> RAW DATA
◇ ◇ ◇ ◇ ◇ ◇ ◇
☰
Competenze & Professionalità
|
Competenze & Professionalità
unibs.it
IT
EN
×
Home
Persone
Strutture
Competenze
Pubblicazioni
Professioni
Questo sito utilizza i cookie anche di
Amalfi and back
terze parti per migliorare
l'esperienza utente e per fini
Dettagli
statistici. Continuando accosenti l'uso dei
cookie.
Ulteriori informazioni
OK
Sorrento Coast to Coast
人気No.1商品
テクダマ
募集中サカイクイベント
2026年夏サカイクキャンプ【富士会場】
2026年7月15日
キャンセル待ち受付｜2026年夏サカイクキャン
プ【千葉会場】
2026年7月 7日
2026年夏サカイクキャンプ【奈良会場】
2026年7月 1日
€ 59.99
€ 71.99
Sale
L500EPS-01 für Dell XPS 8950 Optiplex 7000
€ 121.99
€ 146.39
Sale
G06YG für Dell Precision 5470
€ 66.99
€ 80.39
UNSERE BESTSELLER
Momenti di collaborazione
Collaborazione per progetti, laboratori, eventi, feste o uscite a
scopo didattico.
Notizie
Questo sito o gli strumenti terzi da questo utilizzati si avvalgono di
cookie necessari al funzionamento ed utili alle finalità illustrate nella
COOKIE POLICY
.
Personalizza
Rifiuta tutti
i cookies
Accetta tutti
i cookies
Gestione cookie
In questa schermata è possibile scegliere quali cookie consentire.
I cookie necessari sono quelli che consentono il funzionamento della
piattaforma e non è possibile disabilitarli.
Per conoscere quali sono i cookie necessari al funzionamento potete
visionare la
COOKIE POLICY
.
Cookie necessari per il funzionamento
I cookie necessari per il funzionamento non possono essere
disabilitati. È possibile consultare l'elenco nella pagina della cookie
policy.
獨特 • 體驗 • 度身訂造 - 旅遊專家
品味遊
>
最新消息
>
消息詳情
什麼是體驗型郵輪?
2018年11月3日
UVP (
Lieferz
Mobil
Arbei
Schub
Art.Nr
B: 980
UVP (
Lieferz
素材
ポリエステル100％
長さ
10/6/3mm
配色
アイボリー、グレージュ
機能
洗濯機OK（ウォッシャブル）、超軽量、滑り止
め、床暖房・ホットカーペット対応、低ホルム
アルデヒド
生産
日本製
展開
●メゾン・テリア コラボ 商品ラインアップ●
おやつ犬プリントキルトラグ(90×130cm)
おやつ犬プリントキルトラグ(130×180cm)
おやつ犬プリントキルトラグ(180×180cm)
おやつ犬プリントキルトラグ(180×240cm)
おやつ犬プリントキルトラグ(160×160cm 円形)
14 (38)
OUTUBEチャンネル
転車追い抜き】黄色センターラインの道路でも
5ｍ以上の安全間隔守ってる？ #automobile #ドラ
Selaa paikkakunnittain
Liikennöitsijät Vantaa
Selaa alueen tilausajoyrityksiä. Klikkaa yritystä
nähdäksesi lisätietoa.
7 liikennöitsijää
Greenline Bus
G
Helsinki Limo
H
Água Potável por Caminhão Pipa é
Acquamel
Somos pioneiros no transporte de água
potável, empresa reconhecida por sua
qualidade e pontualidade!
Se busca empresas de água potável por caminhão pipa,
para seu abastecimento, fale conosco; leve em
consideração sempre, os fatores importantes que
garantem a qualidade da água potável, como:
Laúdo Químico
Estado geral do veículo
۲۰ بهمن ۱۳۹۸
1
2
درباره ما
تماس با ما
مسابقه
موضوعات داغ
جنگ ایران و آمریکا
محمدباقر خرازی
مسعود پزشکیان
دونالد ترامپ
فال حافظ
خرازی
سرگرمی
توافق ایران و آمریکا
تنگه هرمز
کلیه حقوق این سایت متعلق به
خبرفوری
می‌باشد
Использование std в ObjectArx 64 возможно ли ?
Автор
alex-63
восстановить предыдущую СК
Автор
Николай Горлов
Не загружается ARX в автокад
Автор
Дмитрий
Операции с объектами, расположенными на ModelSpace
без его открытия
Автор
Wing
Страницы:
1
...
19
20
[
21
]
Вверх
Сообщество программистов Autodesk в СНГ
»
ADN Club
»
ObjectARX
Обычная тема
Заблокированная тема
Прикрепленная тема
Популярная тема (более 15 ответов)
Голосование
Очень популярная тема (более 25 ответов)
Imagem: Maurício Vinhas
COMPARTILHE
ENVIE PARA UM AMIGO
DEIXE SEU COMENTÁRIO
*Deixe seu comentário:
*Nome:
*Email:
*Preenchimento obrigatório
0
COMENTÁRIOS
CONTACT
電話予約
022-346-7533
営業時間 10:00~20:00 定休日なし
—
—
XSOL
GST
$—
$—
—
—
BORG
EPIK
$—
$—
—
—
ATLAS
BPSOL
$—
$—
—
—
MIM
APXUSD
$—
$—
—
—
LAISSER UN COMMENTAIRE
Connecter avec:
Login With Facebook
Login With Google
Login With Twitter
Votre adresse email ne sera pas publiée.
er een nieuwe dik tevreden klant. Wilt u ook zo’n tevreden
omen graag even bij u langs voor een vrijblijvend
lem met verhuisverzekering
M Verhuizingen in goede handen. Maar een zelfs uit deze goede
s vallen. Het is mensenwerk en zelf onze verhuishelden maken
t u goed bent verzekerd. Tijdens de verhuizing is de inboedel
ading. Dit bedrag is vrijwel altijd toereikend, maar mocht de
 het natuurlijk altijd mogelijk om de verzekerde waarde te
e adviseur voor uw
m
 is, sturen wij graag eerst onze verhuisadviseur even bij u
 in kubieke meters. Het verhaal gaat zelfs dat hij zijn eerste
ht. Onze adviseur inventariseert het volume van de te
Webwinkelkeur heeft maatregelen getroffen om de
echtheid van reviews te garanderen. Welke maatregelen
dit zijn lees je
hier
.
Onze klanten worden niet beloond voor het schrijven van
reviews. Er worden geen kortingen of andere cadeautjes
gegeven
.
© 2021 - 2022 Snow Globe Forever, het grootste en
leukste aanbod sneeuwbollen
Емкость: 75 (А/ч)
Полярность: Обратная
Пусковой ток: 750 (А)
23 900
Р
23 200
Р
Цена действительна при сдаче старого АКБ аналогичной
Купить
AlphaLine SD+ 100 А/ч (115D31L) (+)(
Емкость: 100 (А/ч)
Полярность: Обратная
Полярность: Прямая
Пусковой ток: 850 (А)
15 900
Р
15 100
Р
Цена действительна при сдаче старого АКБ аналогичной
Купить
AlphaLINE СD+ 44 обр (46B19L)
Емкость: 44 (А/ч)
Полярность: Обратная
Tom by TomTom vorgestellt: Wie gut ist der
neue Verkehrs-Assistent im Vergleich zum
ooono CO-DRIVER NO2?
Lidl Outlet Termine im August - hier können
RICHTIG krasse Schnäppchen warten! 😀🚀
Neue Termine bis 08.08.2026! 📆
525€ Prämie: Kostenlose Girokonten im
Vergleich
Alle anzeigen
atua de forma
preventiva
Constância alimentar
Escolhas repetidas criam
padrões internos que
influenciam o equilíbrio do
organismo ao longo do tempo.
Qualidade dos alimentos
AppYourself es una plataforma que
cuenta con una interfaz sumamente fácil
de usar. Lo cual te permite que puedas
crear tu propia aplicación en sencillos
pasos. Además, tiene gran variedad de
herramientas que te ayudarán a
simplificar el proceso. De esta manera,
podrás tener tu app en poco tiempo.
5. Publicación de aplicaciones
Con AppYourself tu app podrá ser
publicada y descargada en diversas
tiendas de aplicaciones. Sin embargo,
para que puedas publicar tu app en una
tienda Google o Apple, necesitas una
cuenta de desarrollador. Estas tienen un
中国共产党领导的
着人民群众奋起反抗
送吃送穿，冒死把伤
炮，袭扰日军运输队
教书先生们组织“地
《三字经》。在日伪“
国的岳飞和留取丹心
◇ ◇ ◇ ◇ ◇ ◇ ◇
State the number of lines in the listing that contain the string "graag". Give only the number.

> RESULT
2